Coding Agents
Coding agents can generate frequent model and tool requests from development environments. Route those requests through AISIX when platform teams need governed access to upstream models, provider credentials, and MCP tools.
These guides cover coding tools that call AISIX from a local editor, CLI, remote development environment, or automation job.
Why Route Coding Agents Through AISIX
A common rollout is for a platform team to make AISIX the approved gateway for developer AI tools. Developers configure Codex, Claude Code, Cline, or another client with an AISIX proxy URL, caller API key, and custom model value instead of raw provider credentials. The custom model value is the AISIX model alias.
The coding agent keeps its normal workflow. AISIX enforces access, policy, and telemetry before forwarding model requests or MCP tool calls upstream.
This setup is useful when teams want to:
- keep provider credentials out of local editor and CLI configuration;
- authenticate each developer, project, automation job, or shared tool profile with a caller API key;
- use model aliases to control which upstream models each client can reach;
- apply budgets, rate limits, guardrails, and usage reporting to coding-agent traffic;
- change the upstream provider or model behind an alias without asking every developer to reconfigure their tool.
Sensitive Code and Credentials
Coding agents may send source code, configuration snippets, stack traces, or terminal output as part of a task. That context can contain API keys, customer data, personal information, or internal identifiers.
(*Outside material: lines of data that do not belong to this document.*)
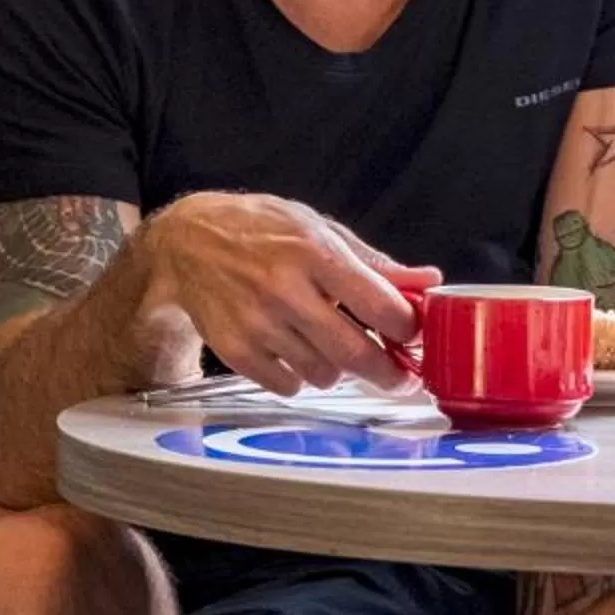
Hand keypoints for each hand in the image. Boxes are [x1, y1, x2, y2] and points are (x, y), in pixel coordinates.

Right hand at [135, 193, 438, 393]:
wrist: (186, 243)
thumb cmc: (261, 230)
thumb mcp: (320, 229)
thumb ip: (375, 262)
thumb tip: (428, 281)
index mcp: (314, 253)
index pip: (379, 306)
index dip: (408, 330)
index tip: (415, 337)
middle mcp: (285, 290)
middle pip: (354, 354)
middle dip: (388, 373)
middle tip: (400, 377)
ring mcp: (257, 323)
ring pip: (323, 375)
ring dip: (340, 371)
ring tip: (334, 347)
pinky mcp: (235, 350)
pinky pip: (288, 385)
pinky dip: (302, 377)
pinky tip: (298, 352)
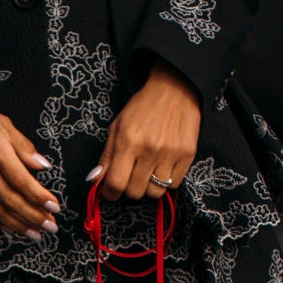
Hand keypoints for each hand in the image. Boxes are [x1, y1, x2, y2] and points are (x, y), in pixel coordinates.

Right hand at [0, 90, 60, 238]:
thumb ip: (22, 145)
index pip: (21, 180)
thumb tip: (42, 165)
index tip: (54, 206)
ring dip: (18, 225)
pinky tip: (10, 228)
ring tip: (35, 233)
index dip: (39, 196)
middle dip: (33, 216)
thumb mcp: (1, 122)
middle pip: (11, 199)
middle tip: (50, 226)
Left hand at [89, 60, 200, 200]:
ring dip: (149, 186)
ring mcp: (170, 153)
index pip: (116, 183)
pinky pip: (174, 184)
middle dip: (129, 188)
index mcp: (128, 141)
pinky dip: (167, 181)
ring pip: (155, 192)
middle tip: (131, 176)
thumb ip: (107, 155)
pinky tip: (163, 166)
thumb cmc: (143, 108)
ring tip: (148, 171)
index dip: (110, 193)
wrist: (175, 89)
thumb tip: (95, 179)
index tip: (111, 191)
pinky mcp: (187, 154)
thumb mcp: (118, 126)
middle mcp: (149, 150)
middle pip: (135, 192)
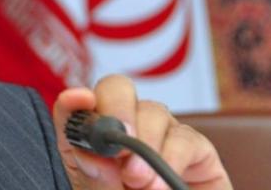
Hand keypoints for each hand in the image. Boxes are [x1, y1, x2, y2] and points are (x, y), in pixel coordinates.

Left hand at [52, 75, 231, 188]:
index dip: (73, 101)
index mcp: (91, 143)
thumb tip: (92, 155)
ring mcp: (160, 135)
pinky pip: (185, 137)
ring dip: (145, 144)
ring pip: (152, 111)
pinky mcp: (196, 150)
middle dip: (116, 110)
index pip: (75, 109)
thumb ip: (97, 180)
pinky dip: (172, 157)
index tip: (77, 100)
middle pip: (116, 90)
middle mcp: (125, 131)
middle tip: (118, 148)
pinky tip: (162, 184)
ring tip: (140, 182)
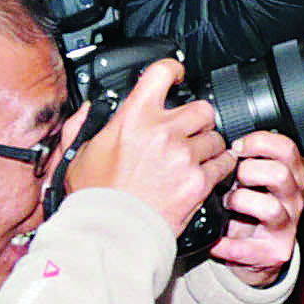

Because AISIX sits between the coding agent and the upstream model or MCP server, teams can inspect and control that traffic at the gateway layer. Use PII Detection and Redaction when sensitive values should be masked or blocked, and use Guardrails for broader request and response policy checks.
Choose a Client Guide
Start with the guide for the coding tool you want to route through AISIX:
| Client | Primary AISIX path | Guide |
|---|---|---|
| Codex | OpenAI Responses API | Codex |
| Claude Code | Anthropic Messages | Claude Code |
| Cline | OpenAI-compatible API | Cline |
Each guide assumes the AISIX gateway already has a model alias and caller API key for the route the client will use. In the client UI or config file, that alias may appear as a custom model, model ID, or model name. If you have not created those resources yet, start with Self-Hosted Quickstart, OpenAI SDK Quickstart, or Anthropic SDK Quickstart.
How Coding Agents Use AISIX
Coding agents usually connect to AISIX in one of two ways:
| Client path | AISIX route | Use when |
|---|---|---|
| Model requests | OpenAI-compatible routes for Chat Completions or Responses API, or Anthropic Messages | The agent should call models through an AISIX caller API key and model alias. |
| Tool requests | MCP Gateway at /mcp | The agent should discover and call upstream MCP tools through AISIX tool access control. |
Both paths use AISIX as the boundary between the coding tool and the upstream service. The tool keeps its native client shape, while AISIX owns the gateway-facing API key, model or tool authorization, traffic controls, guardrails, and observability.
For MCP-specific governance, see MCP Gateway Overview. For the available proxy API families, see Supported Endpoints.